Who do you think the audience is for your writing?

Visit our website at poetsonline.org

April 12, 2021

National Poetry Month 2021

The Academy of American Poets celebrates the 25th anniversary of National Poetry Month.

Each April, the Academy offers activities, initiatives, and resources so that anyone can join in National Poetry Month online and at home:

Visit our website at poetsonline.org

April 6, 2021

Prompt: Metonymy and Synecdoche

Image by M. Maggs

This month we are looking at two famous poets and two similar and often confused literary terms.

Carl Sandburg was born in 1878 and died in 1967. He was a very American poet, biographer, journalist, and editor. He won three Pulitzer Prizes: two for his poetry and one for his biography of Abraham Lincoln. During his lifetime, Sandburg was widely regarded as a major figure in contemporary literature, especially for his poetry, including Chicago Poems (1916), Cornhuskers (1918), and Smoke and Steel (1920). He enjoyed broad appeal as a poet in his day, perhaps because his plain language and the breadth of his experiences connected him with so many strands of American life.

I was introduced to Sandburg in school with some of his most anthologized poems, including "Fog" which we use as a model for this prompt.

Thomas Stearns Eliot was born in 1888 in St. Louis, Missouri and was a contemporary of Sandburg, though they are not very similar (and I suspect they were not friends). He moved to England and became a British subject in 1927. He wrote widely from The Waste Land and Four Quartets to Old Possum's Book of Practical Cats (which was the basis of the Broadway show Cats) as well as prose, and works of drama. He won the Nobel Prize for Literature in 1948. T.S. Eliot died in 1965.

I first encountered Eliot in college. As much as I had liked Sandburg's simple poems, I fell under the spell of Eliot and the idea that poetry should be complex and not easily understood on that first reading. My college copy of Four Quartets is full of margin notes about things I had to research to understand.

My taste in poetry and my own poetry today is probably closer to Sandburg than Eliot.
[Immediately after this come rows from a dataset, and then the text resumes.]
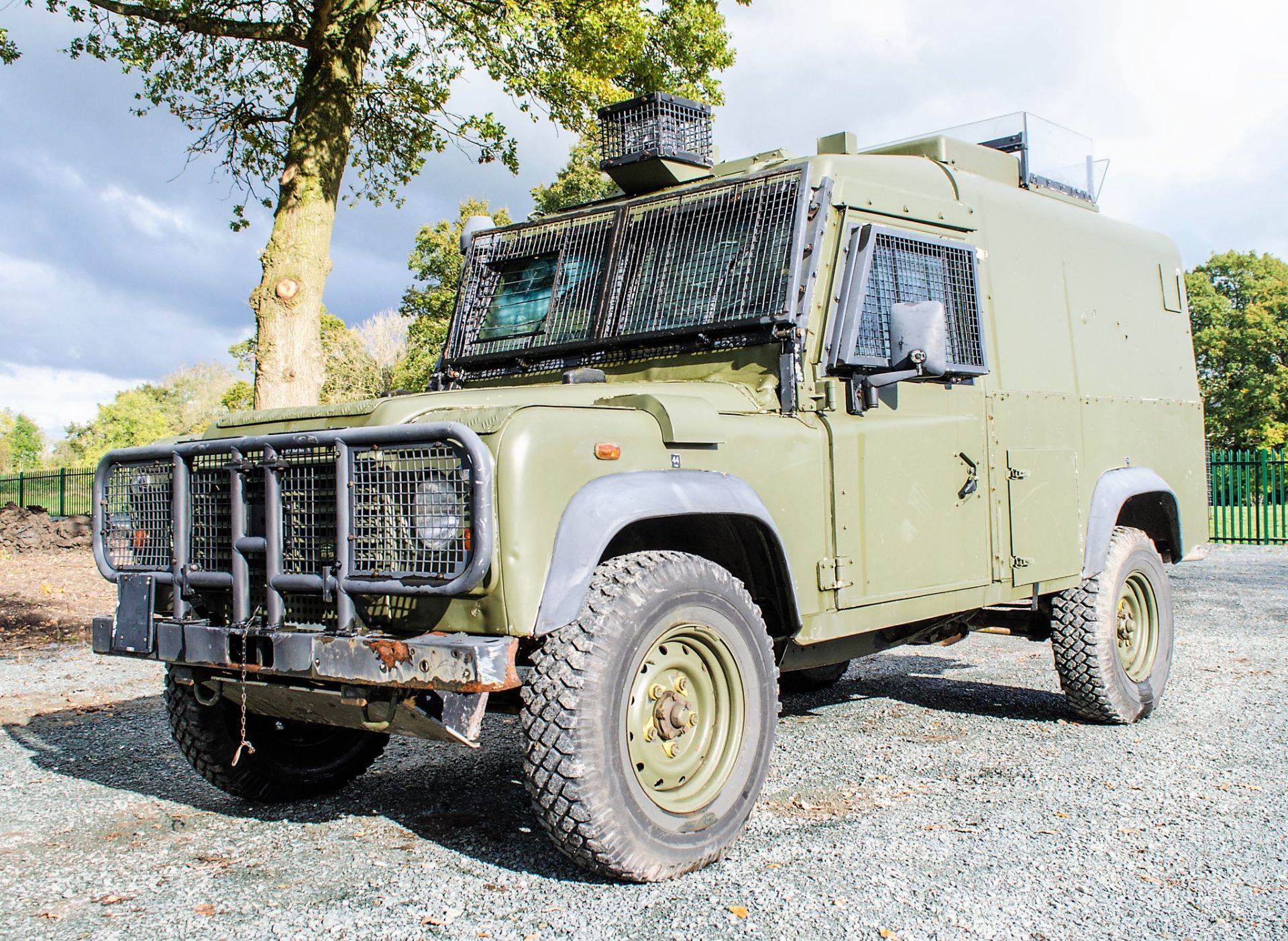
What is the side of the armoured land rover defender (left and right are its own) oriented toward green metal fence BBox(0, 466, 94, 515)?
right

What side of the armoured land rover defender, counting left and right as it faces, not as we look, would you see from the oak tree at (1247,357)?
back

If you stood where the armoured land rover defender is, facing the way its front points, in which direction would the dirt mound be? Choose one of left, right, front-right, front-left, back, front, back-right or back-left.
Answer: right

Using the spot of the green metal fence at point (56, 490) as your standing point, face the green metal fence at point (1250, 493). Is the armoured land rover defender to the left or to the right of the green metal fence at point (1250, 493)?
right

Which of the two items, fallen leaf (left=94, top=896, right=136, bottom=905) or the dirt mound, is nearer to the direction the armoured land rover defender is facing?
the fallen leaf

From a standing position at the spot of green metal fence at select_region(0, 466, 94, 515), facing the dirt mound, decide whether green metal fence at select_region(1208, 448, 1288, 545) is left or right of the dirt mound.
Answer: left

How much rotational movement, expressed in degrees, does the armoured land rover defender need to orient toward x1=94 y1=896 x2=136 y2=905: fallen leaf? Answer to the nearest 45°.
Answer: approximately 45° to its right

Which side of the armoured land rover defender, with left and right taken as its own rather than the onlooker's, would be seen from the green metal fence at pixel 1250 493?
back

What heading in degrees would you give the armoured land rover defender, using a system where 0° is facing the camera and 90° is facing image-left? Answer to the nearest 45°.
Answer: approximately 45°
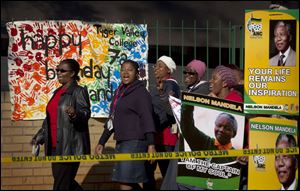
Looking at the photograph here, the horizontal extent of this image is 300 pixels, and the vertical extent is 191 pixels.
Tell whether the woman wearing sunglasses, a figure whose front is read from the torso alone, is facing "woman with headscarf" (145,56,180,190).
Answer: no

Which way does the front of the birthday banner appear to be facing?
toward the camera

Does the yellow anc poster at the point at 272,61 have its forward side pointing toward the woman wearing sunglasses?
no

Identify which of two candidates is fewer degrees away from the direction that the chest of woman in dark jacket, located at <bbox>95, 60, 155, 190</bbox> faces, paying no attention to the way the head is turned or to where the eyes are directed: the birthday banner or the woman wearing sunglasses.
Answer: the woman wearing sunglasses

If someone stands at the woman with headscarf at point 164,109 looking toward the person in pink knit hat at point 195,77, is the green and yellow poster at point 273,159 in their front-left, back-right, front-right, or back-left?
front-right

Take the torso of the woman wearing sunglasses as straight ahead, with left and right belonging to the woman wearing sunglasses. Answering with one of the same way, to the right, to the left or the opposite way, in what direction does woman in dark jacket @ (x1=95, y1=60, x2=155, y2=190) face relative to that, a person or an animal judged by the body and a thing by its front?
the same way

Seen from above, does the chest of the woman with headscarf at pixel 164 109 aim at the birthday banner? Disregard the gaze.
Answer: no

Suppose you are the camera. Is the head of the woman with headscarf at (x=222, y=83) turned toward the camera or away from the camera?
toward the camera

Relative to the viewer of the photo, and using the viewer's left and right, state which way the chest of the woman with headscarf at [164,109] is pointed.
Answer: facing the viewer and to the left of the viewer

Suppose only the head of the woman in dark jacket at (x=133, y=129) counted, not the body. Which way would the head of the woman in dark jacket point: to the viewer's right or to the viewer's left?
to the viewer's left

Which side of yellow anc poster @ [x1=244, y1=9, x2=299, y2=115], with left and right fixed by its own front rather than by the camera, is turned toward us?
front

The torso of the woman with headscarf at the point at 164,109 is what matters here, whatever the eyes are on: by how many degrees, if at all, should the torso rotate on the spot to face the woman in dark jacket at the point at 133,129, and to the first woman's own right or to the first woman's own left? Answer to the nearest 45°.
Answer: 0° — they already face them
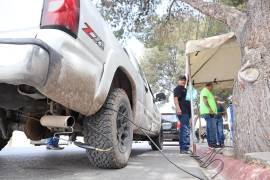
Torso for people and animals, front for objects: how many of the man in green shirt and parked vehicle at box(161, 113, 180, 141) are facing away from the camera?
1

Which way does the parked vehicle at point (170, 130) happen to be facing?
away from the camera

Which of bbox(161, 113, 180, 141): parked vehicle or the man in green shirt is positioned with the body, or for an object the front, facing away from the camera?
the parked vehicle

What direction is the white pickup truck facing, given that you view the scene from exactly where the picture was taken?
facing away from the viewer and to the right of the viewer

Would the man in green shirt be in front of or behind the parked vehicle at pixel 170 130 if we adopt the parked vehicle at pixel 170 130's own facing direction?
behind
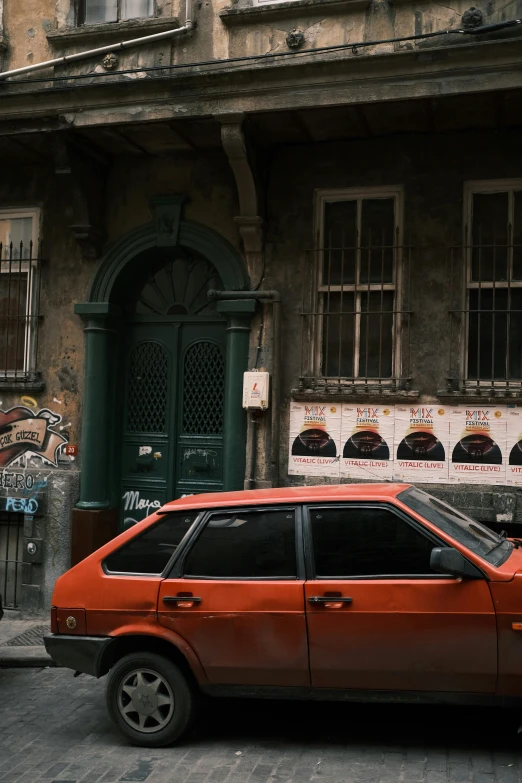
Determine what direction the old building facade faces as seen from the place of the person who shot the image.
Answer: facing the viewer

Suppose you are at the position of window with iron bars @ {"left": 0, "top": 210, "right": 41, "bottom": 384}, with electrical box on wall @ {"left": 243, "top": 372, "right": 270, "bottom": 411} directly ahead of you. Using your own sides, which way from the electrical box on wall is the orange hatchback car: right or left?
right

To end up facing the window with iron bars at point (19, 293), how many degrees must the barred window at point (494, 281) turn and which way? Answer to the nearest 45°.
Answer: approximately 90° to its right

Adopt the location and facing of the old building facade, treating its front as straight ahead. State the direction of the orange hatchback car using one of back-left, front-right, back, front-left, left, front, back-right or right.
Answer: front

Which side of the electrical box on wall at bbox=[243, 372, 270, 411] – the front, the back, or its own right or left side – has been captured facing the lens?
front

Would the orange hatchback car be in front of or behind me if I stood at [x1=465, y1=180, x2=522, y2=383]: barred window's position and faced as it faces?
in front

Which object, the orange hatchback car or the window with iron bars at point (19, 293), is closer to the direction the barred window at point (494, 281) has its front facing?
the orange hatchback car

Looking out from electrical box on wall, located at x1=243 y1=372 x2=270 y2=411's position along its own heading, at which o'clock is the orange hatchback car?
The orange hatchback car is roughly at 12 o'clock from the electrical box on wall.

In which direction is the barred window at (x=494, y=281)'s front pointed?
toward the camera

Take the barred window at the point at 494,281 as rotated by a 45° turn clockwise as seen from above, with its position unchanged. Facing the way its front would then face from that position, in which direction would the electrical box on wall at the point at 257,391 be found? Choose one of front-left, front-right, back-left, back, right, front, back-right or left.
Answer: front-right

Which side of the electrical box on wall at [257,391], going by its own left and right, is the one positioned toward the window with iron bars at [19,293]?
right
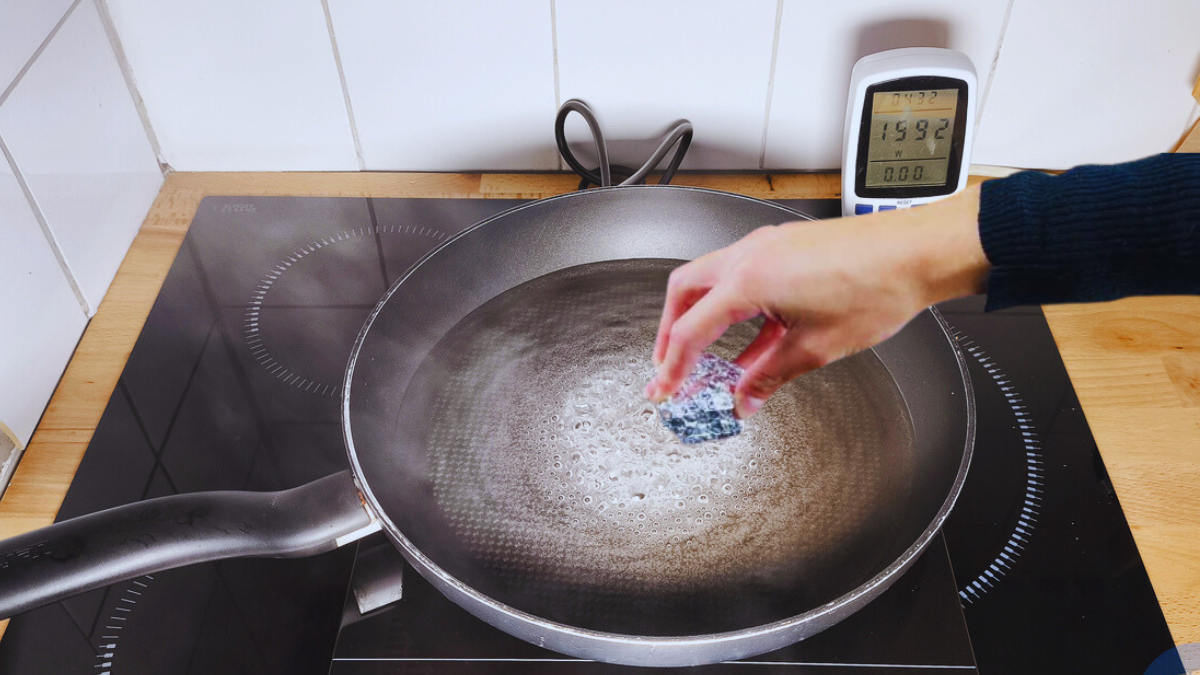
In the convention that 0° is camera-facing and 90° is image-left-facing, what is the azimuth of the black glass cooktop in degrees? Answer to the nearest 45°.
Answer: approximately 0°
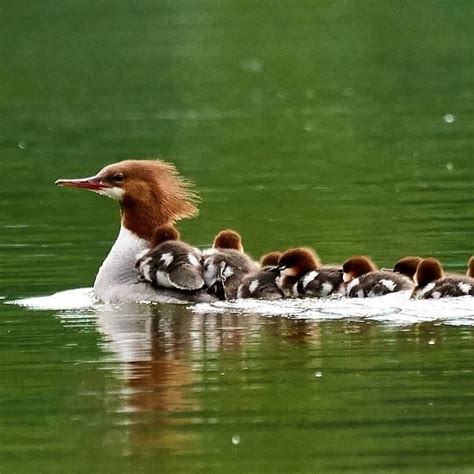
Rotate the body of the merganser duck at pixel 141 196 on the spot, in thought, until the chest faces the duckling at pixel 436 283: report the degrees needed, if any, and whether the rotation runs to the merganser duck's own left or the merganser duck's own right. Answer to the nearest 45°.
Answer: approximately 135° to the merganser duck's own left

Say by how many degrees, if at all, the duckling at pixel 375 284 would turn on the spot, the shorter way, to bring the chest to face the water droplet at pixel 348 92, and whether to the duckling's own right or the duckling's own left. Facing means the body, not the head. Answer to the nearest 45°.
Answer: approximately 90° to the duckling's own right

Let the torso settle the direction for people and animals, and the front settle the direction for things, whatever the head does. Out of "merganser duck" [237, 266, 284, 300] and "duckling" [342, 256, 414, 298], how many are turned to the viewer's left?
2

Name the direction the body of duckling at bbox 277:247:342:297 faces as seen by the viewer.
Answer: to the viewer's left

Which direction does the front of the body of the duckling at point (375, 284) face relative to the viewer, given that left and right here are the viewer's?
facing to the left of the viewer

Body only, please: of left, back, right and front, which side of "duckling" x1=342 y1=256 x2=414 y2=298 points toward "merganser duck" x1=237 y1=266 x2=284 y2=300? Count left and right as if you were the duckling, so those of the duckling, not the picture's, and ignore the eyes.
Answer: front

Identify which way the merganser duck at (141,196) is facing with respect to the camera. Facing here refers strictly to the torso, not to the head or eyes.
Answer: to the viewer's left

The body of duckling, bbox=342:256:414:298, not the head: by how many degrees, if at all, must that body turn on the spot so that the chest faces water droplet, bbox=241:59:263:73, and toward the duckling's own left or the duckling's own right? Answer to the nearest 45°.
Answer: approximately 90° to the duckling's own right

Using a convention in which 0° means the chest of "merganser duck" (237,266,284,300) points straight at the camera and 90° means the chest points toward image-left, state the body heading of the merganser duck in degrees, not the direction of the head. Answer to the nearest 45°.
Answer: approximately 90°

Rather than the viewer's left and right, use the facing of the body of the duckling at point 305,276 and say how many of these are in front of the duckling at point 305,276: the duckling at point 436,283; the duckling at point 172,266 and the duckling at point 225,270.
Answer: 2
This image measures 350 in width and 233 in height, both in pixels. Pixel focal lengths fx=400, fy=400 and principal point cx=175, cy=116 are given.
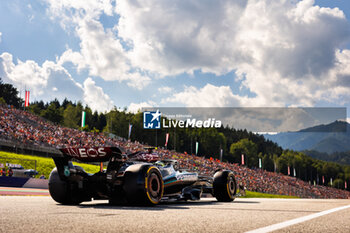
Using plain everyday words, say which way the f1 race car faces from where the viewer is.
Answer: facing away from the viewer and to the right of the viewer

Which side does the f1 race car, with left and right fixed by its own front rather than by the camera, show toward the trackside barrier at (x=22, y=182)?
left
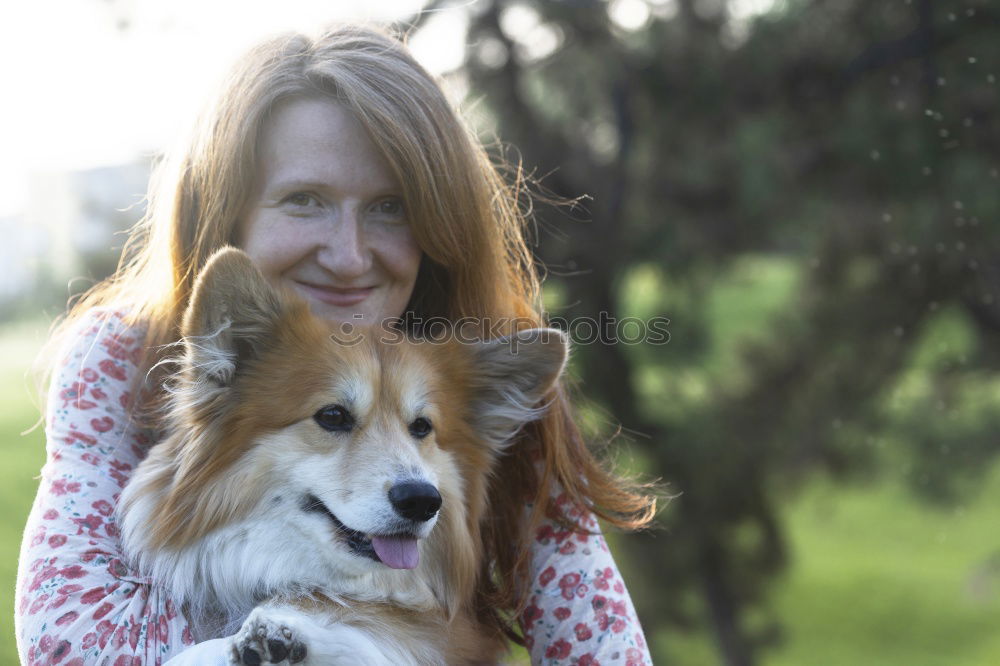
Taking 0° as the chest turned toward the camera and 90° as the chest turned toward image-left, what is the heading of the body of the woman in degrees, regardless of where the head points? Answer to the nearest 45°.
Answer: approximately 0°

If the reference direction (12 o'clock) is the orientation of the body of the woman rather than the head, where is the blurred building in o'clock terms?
The blurred building is roughly at 5 o'clock from the woman.

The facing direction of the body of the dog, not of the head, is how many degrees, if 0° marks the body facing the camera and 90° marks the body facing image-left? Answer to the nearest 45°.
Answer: approximately 315°

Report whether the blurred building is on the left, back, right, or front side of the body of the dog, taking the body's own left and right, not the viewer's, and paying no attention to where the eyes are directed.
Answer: back
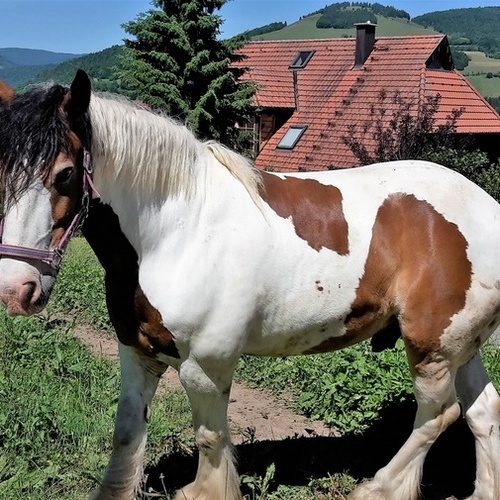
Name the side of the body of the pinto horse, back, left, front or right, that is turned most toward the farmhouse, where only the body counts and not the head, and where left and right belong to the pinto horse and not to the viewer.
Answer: right

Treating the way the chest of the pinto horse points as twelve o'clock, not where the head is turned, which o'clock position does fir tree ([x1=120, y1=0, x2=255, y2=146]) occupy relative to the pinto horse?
The fir tree is roughly at 3 o'clock from the pinto horse.

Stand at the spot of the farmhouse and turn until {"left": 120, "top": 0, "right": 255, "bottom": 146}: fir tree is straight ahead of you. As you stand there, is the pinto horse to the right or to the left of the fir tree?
left

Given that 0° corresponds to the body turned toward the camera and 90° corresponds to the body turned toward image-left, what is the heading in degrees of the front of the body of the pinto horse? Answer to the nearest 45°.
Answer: approximately 90°
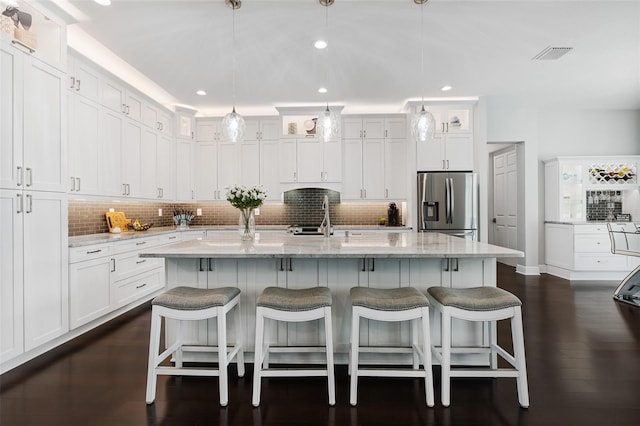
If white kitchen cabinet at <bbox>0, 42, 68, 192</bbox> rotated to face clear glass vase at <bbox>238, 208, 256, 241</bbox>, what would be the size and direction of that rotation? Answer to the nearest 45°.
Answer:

It might seem that pairing them is unlikely but this month we are doing that by figurative language and one image.

Figurative language is essential in poetry. Ezra Pound said that his fear with modern poetry that it was becoming "prose with line breaks." He was not a fan of narrative poetry that could be read like prose with complete sentences and little or no figurative language.

Metonymy is often confused with synecdoche. These literary devices are similar but can be differentiated. 

Synecdoche is a figure of speech in which a part of something is used to signify the whole. To ask for someone’s “hand” in marriage of course means to ask the whole person. "Boots on the ground" signifies soldiers. When they ask at checkout "Paper or plastic?" they mean the type of bag made from that material. The "stars and stripes" signifies the entire U.S. flag. "Suits" can mean people in business. "All hands on deck, I see a sails" uses two synecdoches.

Metonymy is a figure of speech in which one word is used to replace another to which it is closely linked, but, unlike synecdoche, it is not a part of the word or idea it represents.

Shakespeare writes “lend me your ears,” and "ears” are not meants as a synecdoche for people but as a substitute for “attention.” “O, for a draught of vintage!” write Keats’s in “Ode to Nightingale,” with “vintage” standing in for “wine.”  A very metonymy-heavy sentence is "The press got wind that the feds were investigating management in Hollywood.

In our two model poems - Sandburg's short poem "Fog" and an excerpt (stanza 3) from Eliot's long poem "The Love Song of J. Alfred Prufrock" - the poets use metonymy and also use the same image of a personified (or cat-ified) fog.

For our April prompt, we ask you to write a poem based on a central image that uses metonymy. If you wrote a poem about "cradle to grave" you would have a double metonymy. If you decide the central image needs to be a synecdoche - perhaps about your "lead foot" - that's also fine.

You might even want to consider building upon these poets' use of fog since it can also mean, figuratively, unable to think clearly as in "she was foggy with sleep" or indistinctly expressed, as in "Exactly what Eliot meant is still foggy."